You might get the impression that theoretical probability is better than empirical because it’s more accurate, more abstract, or generally more mathematical—that if you can solve a problem theoretically it’s somehow preferred. That might have been the case once, but with technology we can compute empirical probabilities to any precision we want. And the thinking behind those simulations is just as sophisticated as anything theoretical; it’s just different. The bottom line: you need both.
About models. We call them models because we hope they’re good representations of reality—that they capture the essential aspects of reality even though they’re not the real thing. So think of them like model trains, say, as opposed to runway models or the latest model of car. A probability model does its best to give you an accurate picture of what will happen—but in real life it often falls short. When we calculate Scutaro’s chance of getting two hits in his next two at-bats, we’re assuming that his batting average is the true probability, and that probability does not change. That’s wrong—but it may be the best we can do.
Deep mathematical thinkers can sometimes get very philosophical and hair-splitty about things. Revel in it, try to figure out where they’re coming from, see if it’s useful, but don’t let it spook you. A good example: suppose you flip a coin and cover it without looking at the result. What’s the probability that it’s heads? Many probabilists (that’s what they’re called) will say that you can’t answer that—the probability is either zero or one because it has already happened. Others will say that for all practical purposes, the probability is still 1/2.
Here’s a classic more-advanced probability problem that involves geometry: if you take a piece of raw spaghetti, and randomly break it in two places (making three little pasta sticks), what’s the probability that you can make a triangle with the three pieces?

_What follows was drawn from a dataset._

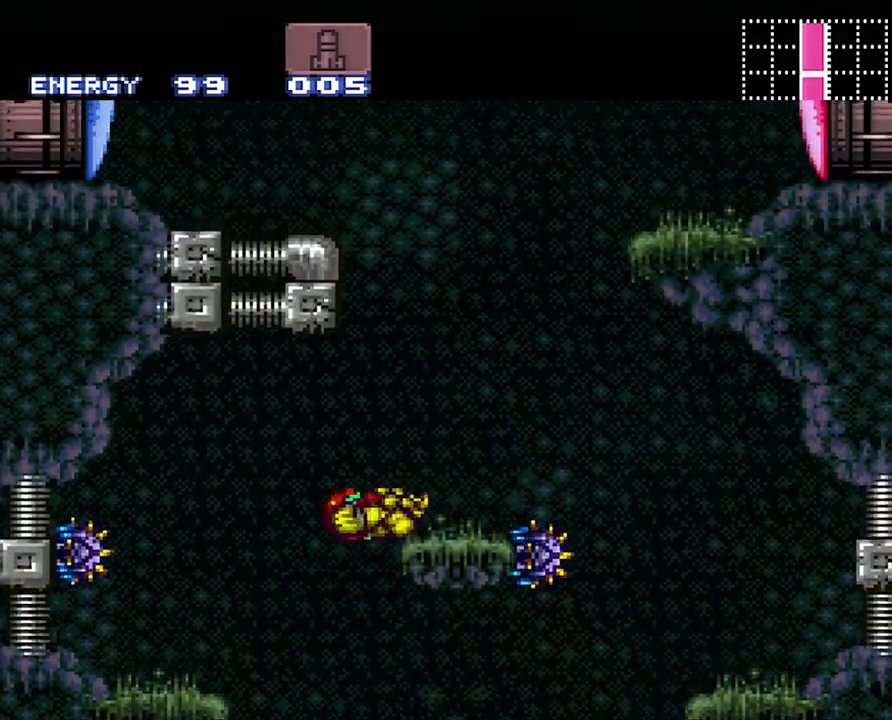
{"buttons": ["B", "DPAD_RIGHT"], "events": [[67, "B", "up"], [133, "L1", "down"], [217, "L1", "up"], [317, "B", "down"]]}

Many problems and situations in which you apply probability in real life need a concept called expected value. That’s the average of some numerical result; so the expected value of a roll of one die is 3.5; and the expected value for the number of free throws Esme will make in ten shots at P = 0.6 is six. You analyze gambling games by calculating the expected value of a play of the game; in a casino game, that expected value is always negative. You also use expected value to analyze situations involving risk. So insurance, public policy, health care decisions, and many other fields all involve expected value.